(Landmark coordinate records)
---
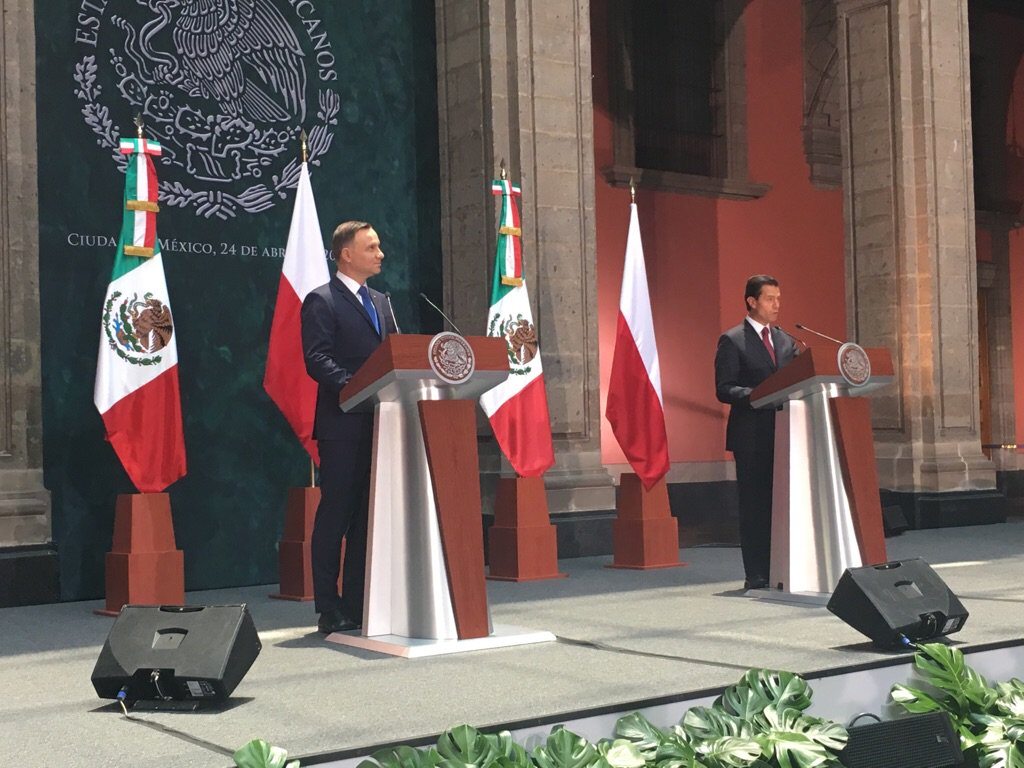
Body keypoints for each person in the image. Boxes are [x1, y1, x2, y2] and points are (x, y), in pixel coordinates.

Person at [301, 220, 397, 633]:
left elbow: (396, 355)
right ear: (346, 254)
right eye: (371, 247)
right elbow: (317, 358)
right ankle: (328, 605)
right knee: (336, 514)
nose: (380, 254)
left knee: (367, 518)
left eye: (379, 247)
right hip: (343, 424)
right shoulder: (322, 300)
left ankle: (359, 602)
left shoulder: (382, 301)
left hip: (383, 424)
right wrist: (359, 389)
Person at [714, 275, 797, 590]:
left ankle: (784, 567)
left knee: (783, 504)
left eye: (778, 298)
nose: (777, 304)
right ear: (752, 301)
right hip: (751, 436)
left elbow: (800, 378)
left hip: (788, 434)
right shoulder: (733, 340)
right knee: (755, 505)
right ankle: (757, 572)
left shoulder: (787, 341)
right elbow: (724, 389)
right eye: (770, 298)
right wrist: (758, 395)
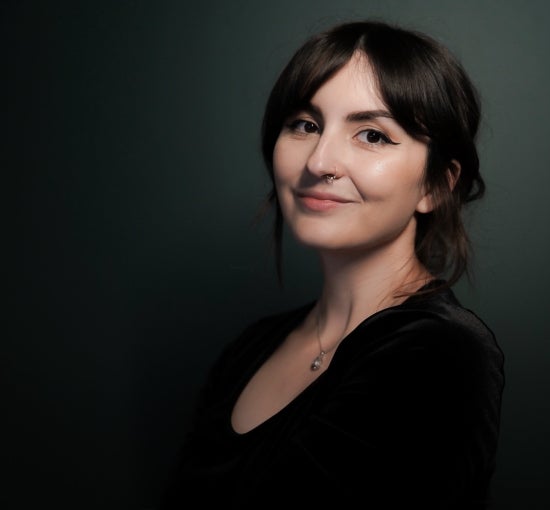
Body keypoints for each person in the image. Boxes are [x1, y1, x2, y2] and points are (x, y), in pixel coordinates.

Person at [160, 19, 505, 508]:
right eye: (305, 125)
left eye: (372, 135)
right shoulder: (250, 349)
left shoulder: (441, 355)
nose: (320, 161)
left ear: (437, 185)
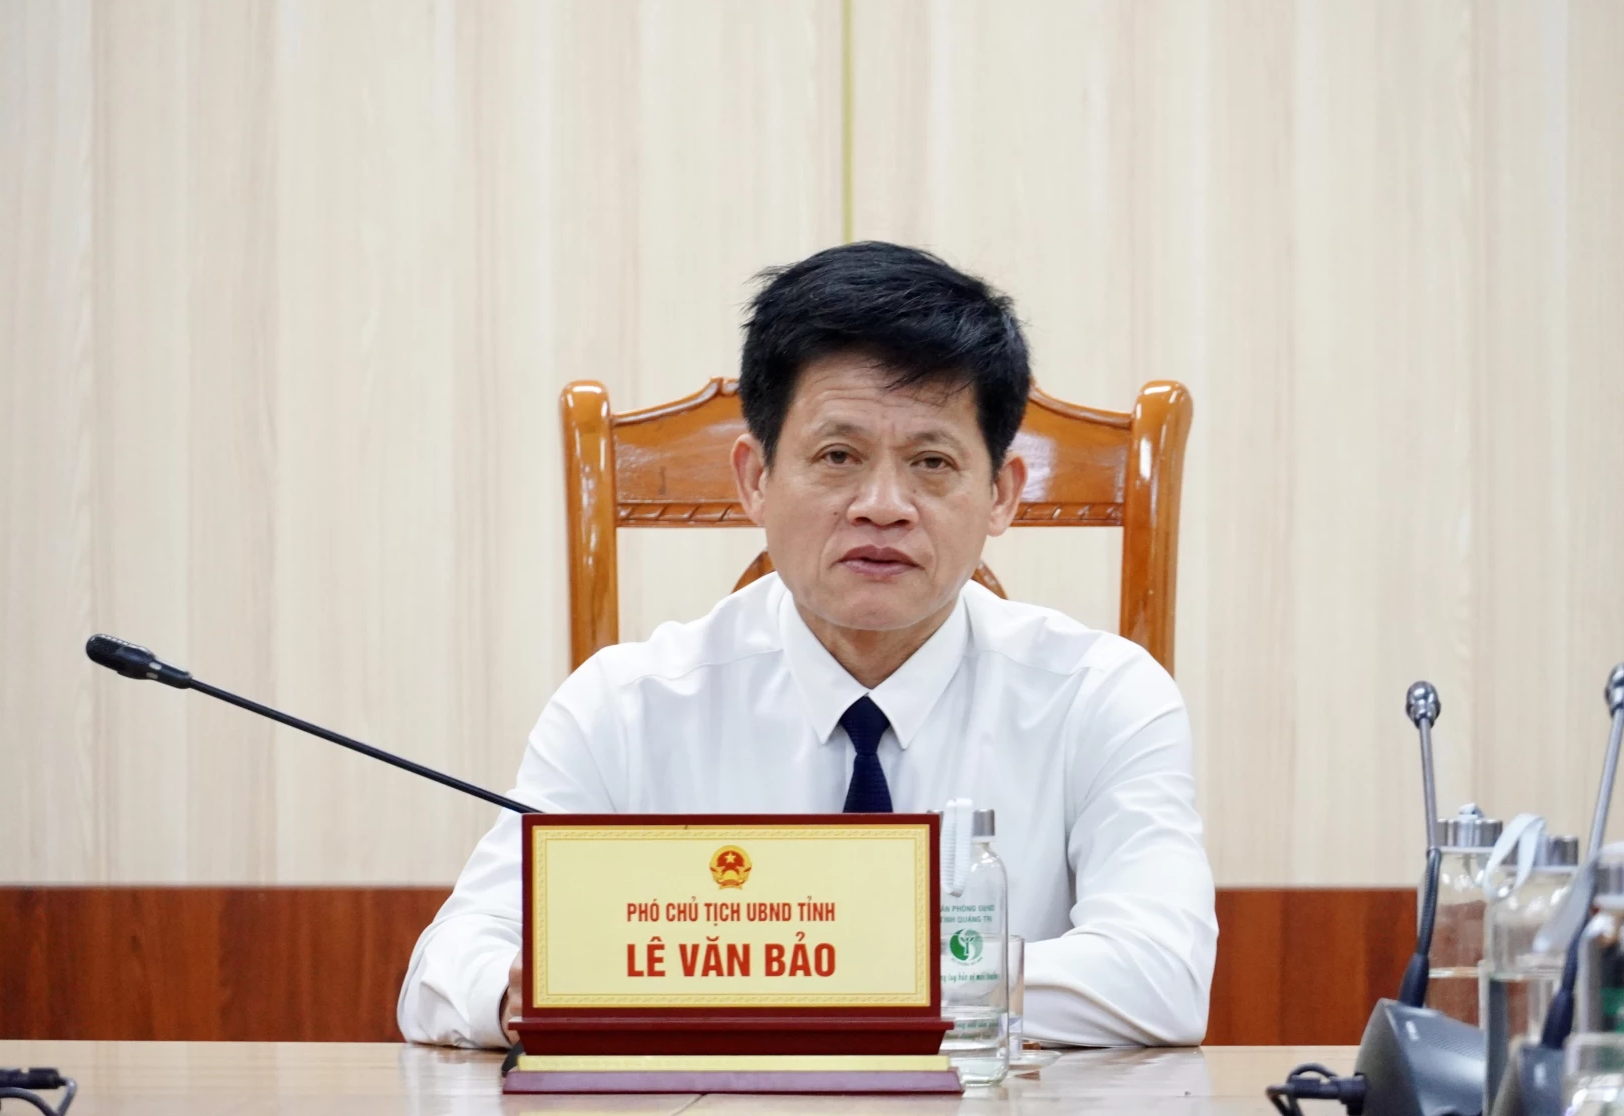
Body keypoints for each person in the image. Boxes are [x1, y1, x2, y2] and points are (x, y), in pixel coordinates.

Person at [397, 242, 1217, 1049]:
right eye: (837, 456)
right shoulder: (627, 705)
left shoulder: (1101, 696)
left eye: (932, 462)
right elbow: (445, 972)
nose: (883, 505)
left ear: (1001, 495)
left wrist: (806, 975)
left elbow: (1160, 976)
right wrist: (518, 995)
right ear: (755, 478)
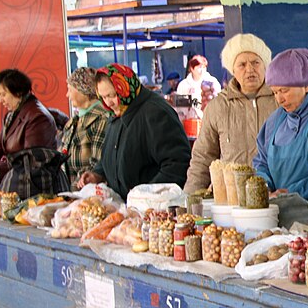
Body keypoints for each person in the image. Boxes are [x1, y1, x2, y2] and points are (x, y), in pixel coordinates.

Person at [78, 63, 191, 199]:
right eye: (103, 97)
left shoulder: (155, 112)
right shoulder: (118, 112)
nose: (108, 103)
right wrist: (98, 173)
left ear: (125, 88)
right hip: (126, 209)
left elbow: (177, 164)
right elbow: (114, 152)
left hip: (153, 210)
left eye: (112, 95)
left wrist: (145, 197)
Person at [183, 34, 278, 193]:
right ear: (232, 69)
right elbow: (202, 158)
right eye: (242, 64)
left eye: (256, 62)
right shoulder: (218, 107)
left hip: (275, 196)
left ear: (265, 65)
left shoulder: (280, 100)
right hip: (231, 200)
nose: (250, 69)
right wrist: (189, 199)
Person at [253, 48, 308, 201]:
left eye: (284, 90)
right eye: (275, 92)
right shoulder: (274, 121)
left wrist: (290, 194)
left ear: (306, 85)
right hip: (276, 211)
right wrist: (263, 186)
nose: (279, 99)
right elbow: (261, 161)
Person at [0, 69, 67, 198]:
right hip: (18, 184)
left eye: (3, 95)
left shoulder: (38, 117)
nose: (0, 101)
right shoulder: (11, 115)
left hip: (37, 188)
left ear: (17, 92)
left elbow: (29, 159)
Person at [60, 67, 111, 189]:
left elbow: (97, 166)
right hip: (71, 195)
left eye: (70, 90)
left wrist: (73, 191)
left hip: (88, 195)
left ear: (83, 90)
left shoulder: (101, 119)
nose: (67, 95)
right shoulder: (75, 120)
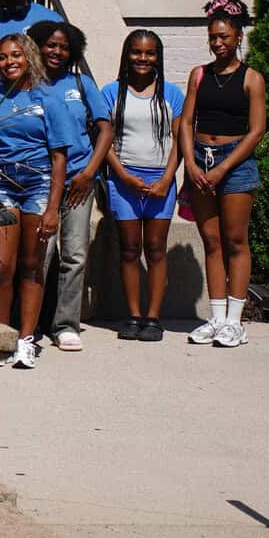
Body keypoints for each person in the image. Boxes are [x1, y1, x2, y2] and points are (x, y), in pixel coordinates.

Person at [180, 0, 267, 347]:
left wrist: (223, 168)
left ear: (238, 37)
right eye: (213, 37)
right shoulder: (199, 75)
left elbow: (256, 130)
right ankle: (216, 319)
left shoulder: (252, 79)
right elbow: (186, 121)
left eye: (224, 37)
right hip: (200, 160)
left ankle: (235, 321)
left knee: (235, 241)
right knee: (211, 241)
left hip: (235, 163)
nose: (218, 43)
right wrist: (190, 162)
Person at [0, 32, 66, 368]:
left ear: (29, 58)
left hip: (40, 186)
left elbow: (59, 157)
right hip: (3, 186)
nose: (9, 62)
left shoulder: (48, 98)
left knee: (31, 266)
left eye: (16, 55)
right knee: (0, 266)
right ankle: (2, 336)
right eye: (2, 57)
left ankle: (26, 340)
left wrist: (53, 209)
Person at [27, 20, 110, 352]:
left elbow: (105, 130)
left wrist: (90, 172)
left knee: (74, 254)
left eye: (63, 46)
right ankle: (30, 324)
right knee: (39, 255)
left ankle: (65, 324)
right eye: (50, 44)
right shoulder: (26, 83)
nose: (56, 51)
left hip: (78, 180)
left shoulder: (81, 82)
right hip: (39, 184)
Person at [101, 28, 183, 342]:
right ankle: (134, 315)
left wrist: (166, 180)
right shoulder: (111, 92)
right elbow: (104, 139)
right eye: (137, 52)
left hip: (160, 180)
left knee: (156, 249)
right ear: (127, 55)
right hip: (124, 180)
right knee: (130, 248)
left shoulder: (172, 94)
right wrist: (121, 175)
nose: (143, 58)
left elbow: (180, 141)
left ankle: (154, 318)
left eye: (150, 53)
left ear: (158, 58)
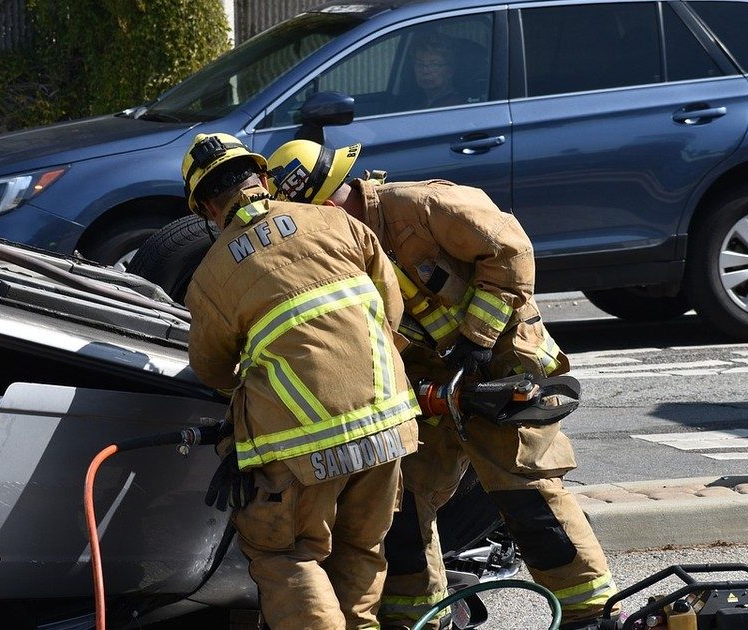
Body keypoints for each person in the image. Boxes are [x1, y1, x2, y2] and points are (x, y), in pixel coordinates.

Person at [266, 139, 618, 630]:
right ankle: (419, 617)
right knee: (402, 498)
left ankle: (589, 611)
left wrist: (478, 336)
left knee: (523, 491)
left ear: (329, 200)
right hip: (433, 384)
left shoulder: (422, 206)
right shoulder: (338, 251)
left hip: (500, 364)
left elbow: (511, 250)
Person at [181, 132, 422, 629]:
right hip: (389, 421)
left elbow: (211, 369)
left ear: (206, 207)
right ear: (263, 179)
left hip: (301, 445)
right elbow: (392, 310)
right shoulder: (336, 222)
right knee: (361, 547)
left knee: (285, 555)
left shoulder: (210, 276)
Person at [410, 33, 466, 109]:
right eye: (420, 64)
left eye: (434, 65)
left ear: (450, 71)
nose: (425, 71)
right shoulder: (415, 103)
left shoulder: (456, 107)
---
**WORK TASK**
An exact copy of the lines above, from the one containing "right eye: (242, 64)" through the one containing "right hip: (18, 184)", is the whole of the answer.

**RESPONSE**
right eye: (242, 64)
left eye: (256, 62)
right shoulder: (218, 107)
left hip: (275, 196)
left ear: (265, 65)
left shoulder: (280, 100)
right hip: (231, 200)
nose: (250, 69)
right wrist: (189, 199)
Person at [253, 48, 308, 201]:
left eye: (284, 90)
right eye: (275, 92)
right shoulder: (274, 121)
left wrist: (290, 194)
left ear: (306, 85)
right hip: (276, 211)
right wrist: (263, 186)
nose: (279, 99)
right elbow: (261, 161)
Person at [0, 69, 67, 198]:
right hip: (18, 184)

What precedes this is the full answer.